Page-level text extractions
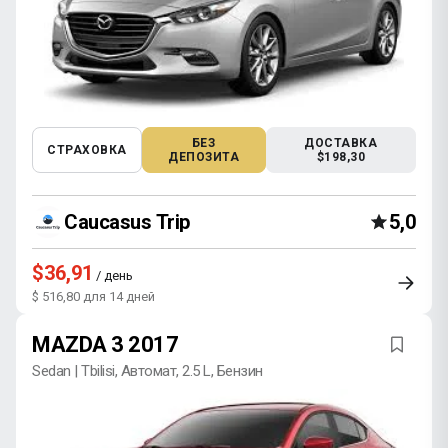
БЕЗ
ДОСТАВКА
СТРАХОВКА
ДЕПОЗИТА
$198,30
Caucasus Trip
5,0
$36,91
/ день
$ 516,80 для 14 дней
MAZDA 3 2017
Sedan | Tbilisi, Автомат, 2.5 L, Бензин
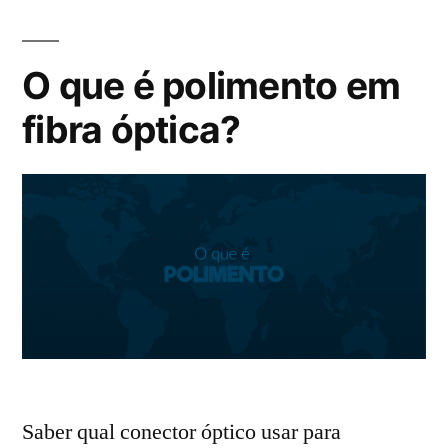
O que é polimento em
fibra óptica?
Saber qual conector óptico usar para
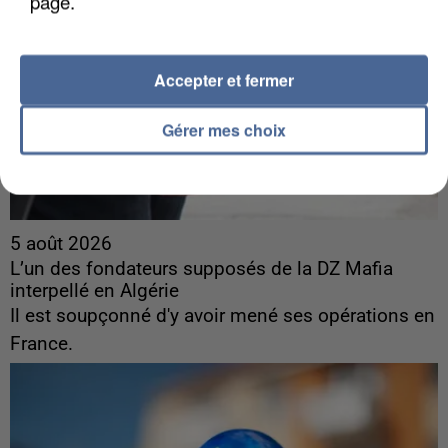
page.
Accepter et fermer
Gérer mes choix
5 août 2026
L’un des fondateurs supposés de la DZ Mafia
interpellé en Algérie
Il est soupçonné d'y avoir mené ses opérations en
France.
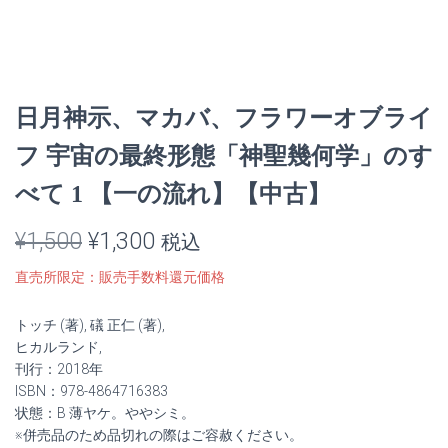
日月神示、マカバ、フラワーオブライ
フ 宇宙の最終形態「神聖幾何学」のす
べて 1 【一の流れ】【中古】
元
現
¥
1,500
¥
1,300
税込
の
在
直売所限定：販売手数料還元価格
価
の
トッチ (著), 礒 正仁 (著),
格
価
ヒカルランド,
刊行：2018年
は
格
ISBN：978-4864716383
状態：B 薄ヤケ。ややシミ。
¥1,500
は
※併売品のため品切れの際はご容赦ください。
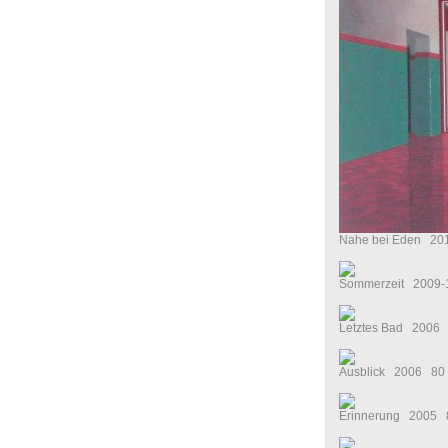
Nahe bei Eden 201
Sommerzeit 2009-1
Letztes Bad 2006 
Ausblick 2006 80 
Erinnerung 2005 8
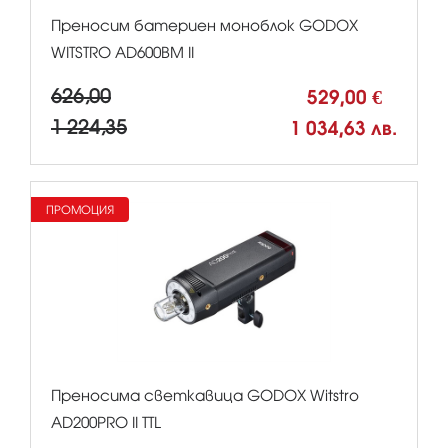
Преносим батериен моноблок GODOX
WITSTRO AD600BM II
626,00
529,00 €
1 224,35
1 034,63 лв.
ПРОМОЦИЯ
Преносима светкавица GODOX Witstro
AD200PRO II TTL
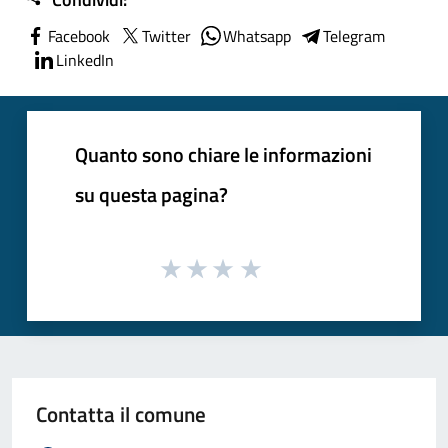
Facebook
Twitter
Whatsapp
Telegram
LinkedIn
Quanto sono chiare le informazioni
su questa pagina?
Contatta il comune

PROMPT
Go through the entries. Report every line that contains the word "GODOX".

TASK ANSWER
Преносим батериен моноблок GODOX
Преносима светкавица GODOX Witstro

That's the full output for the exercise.